一般的な説明にあるような、適切な治療の薬には、少量の抗精神病薬気分調整薬も含まれているのではないかと思います。
でもなぜ、それらが強迫性障害に保険適用されないかというと、薬の治験では強迫性障害でも比較的単純な症状の軽症患者が使われるからです。
それらの人達を治すには、抗精神病薬気分調整薬は向いてないということになります。

強迫性障害に幅があって多様性もあるのに、その基本は軽症患者なので、いつまで経っても、そういうレベルの薬しかないということになります。
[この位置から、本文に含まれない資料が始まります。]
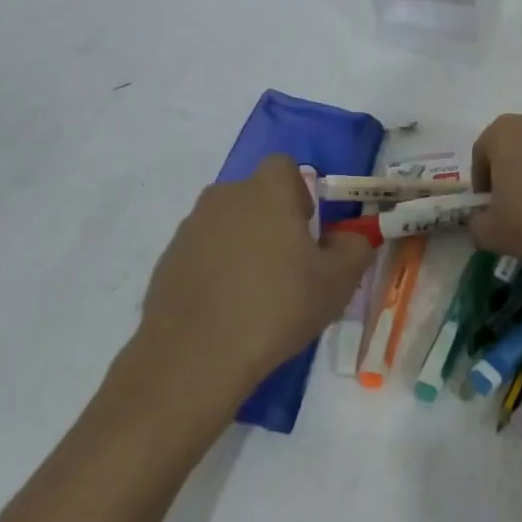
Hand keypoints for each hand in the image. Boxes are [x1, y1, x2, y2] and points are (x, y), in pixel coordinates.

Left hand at [130, 156, 373, 409]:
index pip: (285, 166)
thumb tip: (350, 238)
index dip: (300, 192)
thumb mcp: (338, 281)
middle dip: (272, 221)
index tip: (307, 231)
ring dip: (243, 245)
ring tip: (255, 293)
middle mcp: (224, 197)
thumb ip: (355, 247)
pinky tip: (226, 309)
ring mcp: (189, 228)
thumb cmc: (277, 306)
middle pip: (255, 196)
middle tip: (288, 266)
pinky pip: (202, 252)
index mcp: (266, 191)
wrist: (195, 356)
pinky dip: (216, 270)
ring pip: (227, 224)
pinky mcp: (167, 260)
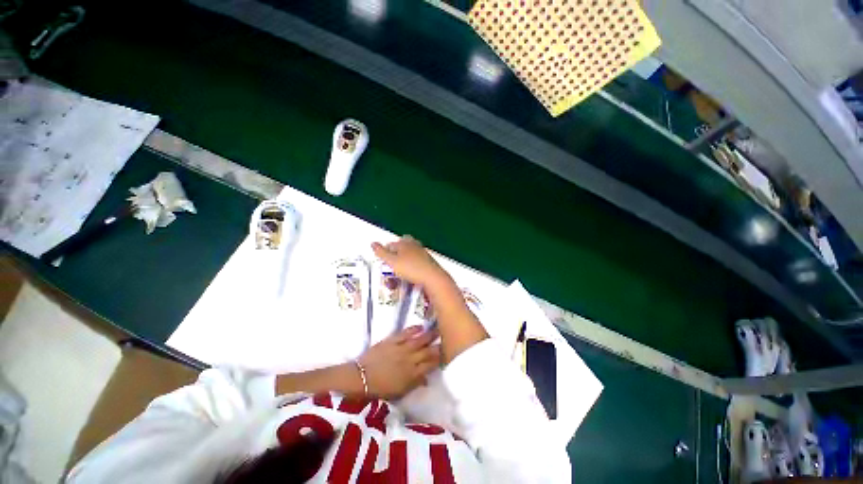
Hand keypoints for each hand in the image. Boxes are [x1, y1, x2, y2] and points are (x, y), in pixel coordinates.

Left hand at [358, 326, 440, 398]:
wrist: (361, 378)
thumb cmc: (380, 388)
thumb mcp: (399, 391)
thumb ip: (415, 383)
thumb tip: (427, 379)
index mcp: (412, 374)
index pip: (431, 365)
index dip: (439, 359)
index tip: (446, 354)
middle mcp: (409, 360)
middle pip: (428, 351)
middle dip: (438, 345)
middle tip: (447, 339)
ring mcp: (401, 348)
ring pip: (420, 340)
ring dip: (430, 334)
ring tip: (438, 329)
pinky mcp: (392, 340)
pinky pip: (406, 333)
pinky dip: (414, 329)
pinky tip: (420, 326)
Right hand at [371, 236, 447, 286]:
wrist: (432, 277)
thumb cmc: (411, 268)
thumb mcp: (392, 262)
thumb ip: (381, 253)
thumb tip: (373, 243)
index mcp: (404, 243)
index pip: (390, 245)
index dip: (384, 252)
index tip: (382, 260)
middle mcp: (413, 245)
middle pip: (401, 248)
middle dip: (394, 256)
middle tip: (390, 265)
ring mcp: (421, 252)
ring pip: (408, 255)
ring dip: (402, 262)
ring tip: (398, 272)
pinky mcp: (427, 261)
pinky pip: (415, 262)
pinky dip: (410, 267)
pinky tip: (409, 274)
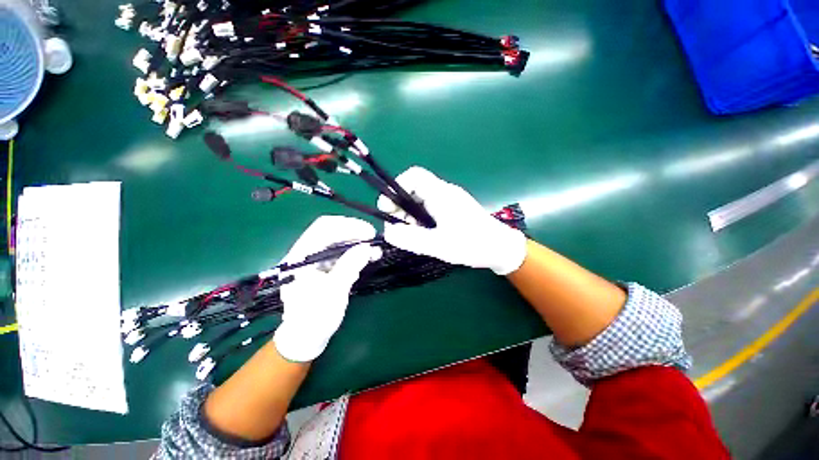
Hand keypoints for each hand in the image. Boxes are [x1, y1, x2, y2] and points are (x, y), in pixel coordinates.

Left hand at [273, 216, 381, 361]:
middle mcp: (304, 253)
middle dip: (354, 231)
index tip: (369, 233)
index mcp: (300, 257)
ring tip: (373, 249)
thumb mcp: (334, 292)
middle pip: (330, 230)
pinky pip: (339, 251)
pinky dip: (354, 251)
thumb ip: (350, 266)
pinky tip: (366, 256)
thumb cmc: (316, 318)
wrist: (305, 338)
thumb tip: (367, 247)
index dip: (348, 226)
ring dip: (356, 241)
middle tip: (373, 239)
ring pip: (336, 240)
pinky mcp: (322, 266)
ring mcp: (313, 259)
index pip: (324, 229)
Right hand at [378, 166, 526, 274]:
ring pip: (420, 202)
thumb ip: (410, 239)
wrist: (500, 248)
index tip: (388, 208)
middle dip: (400, 208)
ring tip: (412, 236)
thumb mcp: (438, 244)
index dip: (397, 186)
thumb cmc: (472, 244)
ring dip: (410, 217)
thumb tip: (387, 231)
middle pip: (413, 190)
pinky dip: (420, 221)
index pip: (414, 175)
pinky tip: (423, 236)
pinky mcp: (451, 210)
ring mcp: (448, 201)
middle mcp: (443, 192)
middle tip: (399, 229)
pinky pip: (428, 210)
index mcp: (440, 193)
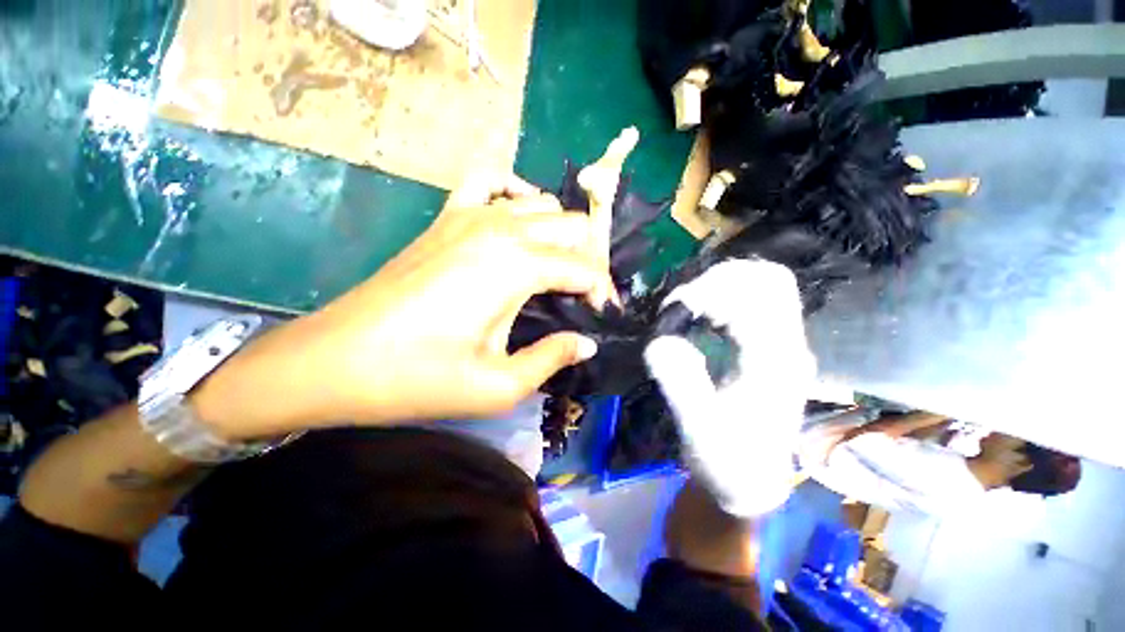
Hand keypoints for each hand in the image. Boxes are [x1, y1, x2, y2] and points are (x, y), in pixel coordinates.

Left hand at [193, 175, 614, 438]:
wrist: (337, 360)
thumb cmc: (419, 378)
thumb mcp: (497, 386)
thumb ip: (551, 359)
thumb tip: (586, 343)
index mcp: (516, 266)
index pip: (585, 267)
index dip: (602, 292)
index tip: (603, 316)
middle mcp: (501, 229)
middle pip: (572, 226)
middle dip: (588, 260)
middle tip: (582, 296)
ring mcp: (470, 215)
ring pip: (541, 204)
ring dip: (560, 234)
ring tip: (556, 269)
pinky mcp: (447, 218)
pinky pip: (490, 182)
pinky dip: (514, 193)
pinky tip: (517, 218)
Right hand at [645, 259, 814, 517]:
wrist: (752, 481)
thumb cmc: (729, 462)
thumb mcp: (700, 432)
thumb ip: (682, 386)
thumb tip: (660, 341)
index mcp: (776, 364)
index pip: (758, 299)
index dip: (710, 293)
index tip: (676, 311)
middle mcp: (787, 344)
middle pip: (769, 278)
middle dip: (717, 280)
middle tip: (682, 304)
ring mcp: (781, 342)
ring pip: (763, 282)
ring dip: (719, 285)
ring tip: (687, 308)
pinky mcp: (767, 344)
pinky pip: (751, 299)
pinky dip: (721, 295)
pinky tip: (698, 314)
論文の二人目の頭部外傷後に発症したタイプにしても、頭部外傷で強迫症状が出ているわけなので、一般的な強迫性障害とは違う面があるはずです。
たとえば、このタイプの場合は、強迫行為を無理に止めても強い不安が生じ難いそうです。
それならば、抗精神病薬気分調整薬は必要なく行動療法にも取り組めるはずです。

そうやって、同じ強迫性障害でも、こういうタイプには、こういう薬で、こういう治療をということができればいいのですが、せっかくそういう研究をしたって、そこまではできませんよってなりますから、研究者も適応薬も少ないのです。
少なくとも保険適用内では、適切な治療はできない場合も多くあるというのが現実です。

それで、行動療法は本でも読んで自分でやりましょうという話なんですが、重症の人は、そういう本に書いてあるようなことを人生において既にしてきた人達なんです。

結果的に、軽症もしくはお金があれば、治せる可能性があるが、お金のない人とか、重症だと適切な治療はあっても受けられませんということになり、治す手立てがありません。